I knew Spain as one of Europe’s most important countries. I imagined the country mainly as a tourist hub because of traditions such as gastronomy, soccer and local festivals, but I had no knowledge of how technologically advanced the Spanish economy is, or of the innovation that has taken place in the past few years. The Indian Leaders Programme has been a hugely educational experience for me and has given me the chance to learn about Spain as an exporting country and about the internationalisation of its businesses and pioneering technology. I also didn’t know about its presence in India. I was surprised to learn, for example, that Spanish technology is used at Delhi Airport in a great number of areas. This fact is not duly recognised.
- Which strategies would help build an image of Spain beyond the usual clichés?

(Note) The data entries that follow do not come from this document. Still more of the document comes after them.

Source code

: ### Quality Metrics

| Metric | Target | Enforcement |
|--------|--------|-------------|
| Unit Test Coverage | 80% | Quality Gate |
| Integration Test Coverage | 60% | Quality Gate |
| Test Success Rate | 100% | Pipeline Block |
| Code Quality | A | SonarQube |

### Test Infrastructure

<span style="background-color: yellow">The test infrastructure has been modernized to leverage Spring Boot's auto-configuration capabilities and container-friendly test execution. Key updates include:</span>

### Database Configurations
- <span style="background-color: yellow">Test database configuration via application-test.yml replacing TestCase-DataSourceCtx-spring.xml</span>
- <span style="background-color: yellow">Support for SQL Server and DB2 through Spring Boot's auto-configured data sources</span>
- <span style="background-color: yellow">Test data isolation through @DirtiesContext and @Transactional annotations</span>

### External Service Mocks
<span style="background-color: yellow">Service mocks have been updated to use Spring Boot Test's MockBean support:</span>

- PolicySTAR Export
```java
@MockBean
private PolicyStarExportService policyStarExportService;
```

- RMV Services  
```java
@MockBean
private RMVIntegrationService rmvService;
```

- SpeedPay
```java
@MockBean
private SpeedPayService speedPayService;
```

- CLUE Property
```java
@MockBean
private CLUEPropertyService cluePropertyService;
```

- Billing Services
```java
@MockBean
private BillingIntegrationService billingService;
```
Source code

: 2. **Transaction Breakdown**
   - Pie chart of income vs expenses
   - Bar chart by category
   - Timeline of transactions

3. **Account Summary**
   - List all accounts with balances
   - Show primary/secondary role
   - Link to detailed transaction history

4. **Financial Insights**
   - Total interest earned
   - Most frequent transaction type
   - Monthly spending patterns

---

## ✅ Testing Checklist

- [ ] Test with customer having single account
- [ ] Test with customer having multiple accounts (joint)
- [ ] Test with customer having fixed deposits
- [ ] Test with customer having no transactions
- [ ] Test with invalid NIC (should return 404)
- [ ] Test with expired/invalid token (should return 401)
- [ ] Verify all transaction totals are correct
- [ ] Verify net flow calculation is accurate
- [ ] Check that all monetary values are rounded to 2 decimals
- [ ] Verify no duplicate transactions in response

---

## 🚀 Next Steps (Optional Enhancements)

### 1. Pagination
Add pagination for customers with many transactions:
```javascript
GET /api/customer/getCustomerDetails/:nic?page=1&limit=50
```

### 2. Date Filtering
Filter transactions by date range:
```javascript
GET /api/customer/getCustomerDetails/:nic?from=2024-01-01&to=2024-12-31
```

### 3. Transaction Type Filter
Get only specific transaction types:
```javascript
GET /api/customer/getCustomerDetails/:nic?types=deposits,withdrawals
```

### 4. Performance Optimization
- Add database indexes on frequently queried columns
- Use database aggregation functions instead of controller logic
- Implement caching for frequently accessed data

Firstly, it should be noted that Spanish companies have a significant presence in India, where they are doing outstanding work and contributing to the economies of the two countries on several levels. Taking it from there, I would suggest certain strategies, such as the need to bet on India as a whole, as the focus tends to be largely on Delhi and Mumbai. More exchanges between the country’s civil societies is also needed, through tourism and international mobility of students. I also think it’s essential to organise events and activities to promote aspects such as Spanish gastronomy, arts and soccer. Those exchanges generate knowledge and interest and help make the message go viral. People will want to visit Spain and, as a result, cultural interest will turn into an interest to invest. Finally, I would suggest that a Government Trade official visit India, specifically cities such as Kolkata, Bangalore and Chennai, to make contact with local Chambers of Commerce and work on a better approach to this process.
- Throughout the Programme you’ve emphasised the importance of education. How does this impact bilateral relations?

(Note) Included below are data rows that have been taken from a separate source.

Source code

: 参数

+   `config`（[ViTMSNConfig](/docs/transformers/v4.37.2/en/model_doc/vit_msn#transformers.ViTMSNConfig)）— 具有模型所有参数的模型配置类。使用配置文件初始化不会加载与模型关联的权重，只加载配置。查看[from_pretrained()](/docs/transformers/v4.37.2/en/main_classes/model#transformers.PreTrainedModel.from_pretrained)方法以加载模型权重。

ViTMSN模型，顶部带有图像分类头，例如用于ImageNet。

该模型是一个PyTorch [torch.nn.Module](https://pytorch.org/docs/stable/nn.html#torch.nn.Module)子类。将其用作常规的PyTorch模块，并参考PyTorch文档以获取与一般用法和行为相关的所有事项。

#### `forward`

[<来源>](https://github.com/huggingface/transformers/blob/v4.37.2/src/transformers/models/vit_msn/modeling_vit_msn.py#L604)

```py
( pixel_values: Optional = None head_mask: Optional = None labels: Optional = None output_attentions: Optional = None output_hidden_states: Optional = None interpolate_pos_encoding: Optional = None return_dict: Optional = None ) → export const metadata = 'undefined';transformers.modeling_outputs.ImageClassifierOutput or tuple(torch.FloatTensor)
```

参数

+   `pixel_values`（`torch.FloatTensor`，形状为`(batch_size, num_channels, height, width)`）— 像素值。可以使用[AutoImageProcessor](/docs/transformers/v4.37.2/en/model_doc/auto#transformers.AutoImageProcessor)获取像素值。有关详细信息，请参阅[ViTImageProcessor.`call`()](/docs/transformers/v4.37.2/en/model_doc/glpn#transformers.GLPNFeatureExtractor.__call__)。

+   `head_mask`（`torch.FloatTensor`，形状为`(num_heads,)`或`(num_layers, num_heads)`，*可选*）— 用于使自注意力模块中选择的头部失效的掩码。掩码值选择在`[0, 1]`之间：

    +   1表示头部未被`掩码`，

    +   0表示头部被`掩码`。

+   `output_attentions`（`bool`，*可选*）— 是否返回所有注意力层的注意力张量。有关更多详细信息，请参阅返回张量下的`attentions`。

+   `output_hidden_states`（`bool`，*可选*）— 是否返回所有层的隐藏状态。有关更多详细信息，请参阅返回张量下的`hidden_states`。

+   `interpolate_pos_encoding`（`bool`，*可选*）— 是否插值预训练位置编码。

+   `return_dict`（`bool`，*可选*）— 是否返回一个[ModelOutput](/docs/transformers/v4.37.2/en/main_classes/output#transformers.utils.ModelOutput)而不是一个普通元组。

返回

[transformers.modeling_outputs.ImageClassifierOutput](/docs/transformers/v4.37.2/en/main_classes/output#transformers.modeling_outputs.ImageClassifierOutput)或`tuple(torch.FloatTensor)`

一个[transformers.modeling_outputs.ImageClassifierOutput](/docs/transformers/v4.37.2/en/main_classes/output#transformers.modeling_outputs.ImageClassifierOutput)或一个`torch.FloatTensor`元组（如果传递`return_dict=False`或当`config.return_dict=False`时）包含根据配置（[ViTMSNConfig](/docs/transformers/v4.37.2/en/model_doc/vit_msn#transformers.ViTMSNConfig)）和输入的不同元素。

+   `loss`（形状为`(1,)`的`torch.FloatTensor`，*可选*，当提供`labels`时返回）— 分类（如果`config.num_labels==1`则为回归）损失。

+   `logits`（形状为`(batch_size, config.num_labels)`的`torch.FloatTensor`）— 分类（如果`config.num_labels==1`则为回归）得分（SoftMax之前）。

In the event that took place at Caixa Fórum I realised that many Indians come to Spain to study, mainly at business schools, which are among the best in the world. We also looked at some issues that they tend to encounter. It is important to work both ways. On the one hand, more grants need to be offered, to ease the burden of studying abroad. On the other hand, we need to get more information to students through festivals and academic and job fairs showcasing potential opportunities. I wish there were more opportunities for talented, entrepreneurial individuals, and I think India is known the world over for both.

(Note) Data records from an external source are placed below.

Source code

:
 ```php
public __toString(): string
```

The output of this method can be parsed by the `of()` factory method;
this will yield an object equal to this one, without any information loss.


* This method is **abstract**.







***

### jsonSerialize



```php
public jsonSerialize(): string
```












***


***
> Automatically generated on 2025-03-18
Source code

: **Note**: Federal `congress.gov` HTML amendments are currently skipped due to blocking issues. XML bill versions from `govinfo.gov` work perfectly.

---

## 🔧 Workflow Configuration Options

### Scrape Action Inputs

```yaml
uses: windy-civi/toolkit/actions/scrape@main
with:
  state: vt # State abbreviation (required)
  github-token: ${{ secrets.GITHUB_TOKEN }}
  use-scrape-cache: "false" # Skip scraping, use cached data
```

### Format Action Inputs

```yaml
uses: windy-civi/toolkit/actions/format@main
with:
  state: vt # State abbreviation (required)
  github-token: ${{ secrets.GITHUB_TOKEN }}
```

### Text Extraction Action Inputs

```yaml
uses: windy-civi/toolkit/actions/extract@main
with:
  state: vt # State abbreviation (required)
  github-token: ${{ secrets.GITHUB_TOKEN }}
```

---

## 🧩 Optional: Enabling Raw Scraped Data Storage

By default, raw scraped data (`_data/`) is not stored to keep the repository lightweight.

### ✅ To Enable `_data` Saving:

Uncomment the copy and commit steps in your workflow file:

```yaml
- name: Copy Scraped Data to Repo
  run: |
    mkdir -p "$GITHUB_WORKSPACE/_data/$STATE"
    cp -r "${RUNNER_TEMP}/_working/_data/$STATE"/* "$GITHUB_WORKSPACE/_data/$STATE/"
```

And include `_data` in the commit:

- Which measures should be prioritised to strengthen Spain-India relations?
Rather than specific measures, this is a long-term project. It’s an investment that will eventually bear fruit, as is already happening with the agreements signed to date and our existing business relations. The work of the Spain India Council Foundation and the Leaders Programme has been underway for several years and has had a great impact on this process. From now on, we will keep Spain very much in mind in our work in Parliament, and strive to build a future of friendly, sustainable, long-lasting cooperation.
- What message are you taking away with you from the Spain India Council Foundation’s Indian Leaders Programme?
The programme was excellent, and it went by too fast. After travelling to Madrid and Barcelona, I look forward to visiting the rest of the country someday. In the past 6 days I have had the chance to learn about a range of different Spanish sectors and the enormous cooperation opportunities between the two countries, and I have met people from whom I have learnt a great deal: politicians, business leaders, members of civil society. Given that it is just a week, I don’t think the programme could be improved upon at all, and I would have hated to have missed out on any of the activities.